In seiner Dissertation über die genossenschaftliche Rückvergütung in Wohnungsunternehmen grenzt Klaus-Peter Hillebrand deutsche Genossenschaften "vom Modell der economie sociale romanischer Provenienz" ab (S. 97 bzw. S. 149). Ein Blick in das französische Wikipedia zeigt, dass es in Frankreich tatsächlich eine weitreichende, wissenschaftliche Beschäftigung mit dem Ansatz von Sozialunternehmen gab, die sich von der deutschen liberaleren Prägung der Genossenschaftswissenschaft deutlich unterscheidet. Ich möchte hier auf zwei Unterschiede aufmerksam machen zwischen beiden Ansätzen und Aussagen machen, was wir jeweils daraus lernen und nutzbar machen können für die Praxis in Genossenschaften.
1. von Frankreich lernen: sinnvolle Leitprinzipien
Ein Vorteil des französischen Ansatzes liegt darin, dass er klare Prinzipien benennt, die in der Praxis immer wieder als Leitlinien herangezogen werden können. Etwas Ähnliches ist in Deutschland nicht gesetzlich verankert.

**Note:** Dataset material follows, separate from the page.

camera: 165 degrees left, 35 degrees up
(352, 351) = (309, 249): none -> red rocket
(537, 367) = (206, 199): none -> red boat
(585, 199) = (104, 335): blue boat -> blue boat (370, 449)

Ich selbst habe zwar ebenfalls Prinzipien (für Wohnungsgenossenschaften) benannt mit der Hamburger Erklärung; diese haben aber keine Gesetzeskraft erlangt und sind soweit ich weiß auch nicht in einen Corporate Governance Kodex für Genossenschaften eingeflossen (noch nicht;)) und werden auch von der Genossenschaftspraxis bisher wenig diskutiert.

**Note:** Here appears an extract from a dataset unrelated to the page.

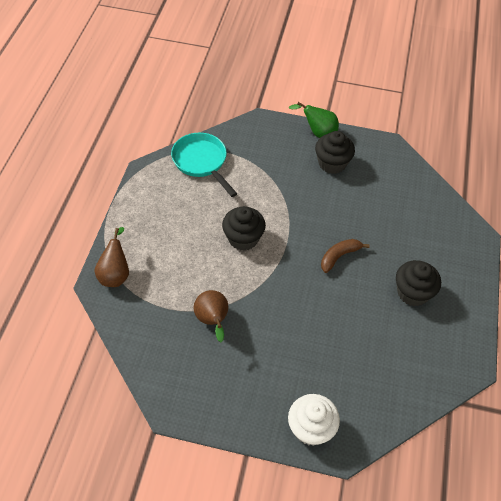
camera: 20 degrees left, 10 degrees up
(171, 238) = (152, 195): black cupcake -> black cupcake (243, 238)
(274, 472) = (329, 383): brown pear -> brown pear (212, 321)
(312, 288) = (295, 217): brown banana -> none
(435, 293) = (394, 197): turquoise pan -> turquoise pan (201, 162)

Bei Wikipedia wird für den französischen Ansatz als Prinzip benannt, dass "das Menschliche Vorrang vor dem Kapital haben soll" [la primauté de l’humain sur le capital]. Dass dies in der Praxis in Deutschland mitunter unter die Räder kommt, zeigt das Beispiel einer Wohnungsgenossenschaft, das mir zugetragen wurde. Dort wurde vom Vorstand das Ziel einer Eigenkapitalrendite von 4% vorgegeben auch in Zeiten, als das allgemeine Zinsniveau für Immobilienkredite unter 2% fiel. Hintergrund war, dass in der Satzung eine angemessene Eigenkapitalrentabilität gefordert wurde, etwas was nach meiner Einschätzung in der Satzung einer Genossenschaft mit Privathaushalten als Mitgliedern und Nutzern nichts zu suchen hat. Im konkreten Fall der Genossenschaft bestand bereits über 60% der Bilanzsumme aus Eigenkapital. Da satzungsgemäß nur 4% Dividende auf das Nennkapital, nicht das bilanzielle Eigenkapital an die Mitglieder ausgeschüttet werden konnte, führte das zu der erstaunlichen Situation, dass Jahr für Jahr 90% der Jahresgewinne als weitere Rücklagen dem Eigenkapital zugeführt wurden. Da der Vorstand an seiner Bewertung festhielt, dass die Angemessenheit konstant bei 4% läge und Aufsichtsrat und Vertreterversammlung ihm mehrheitlich folgten, stieg damit die Anforderung an den neuen Jahresgewinn von Jahr zu Jahr. Die Mitglieder mussten also jedes Jahr mehr Einnahmen aus Nutzungsbeiträgen (Mieten) erwirtschaften, obwohl die Fremdkapitalzinsen immer niedriger wurden und eigentlich Nutzungsbeitragsenkungen möglich gewesen wären. Das führte dazu, dass das Unternehmen begann in Geld zu schwimmen und in Immobilien investierte, die für die eigenen Mitglieder wenig attraktiv waren.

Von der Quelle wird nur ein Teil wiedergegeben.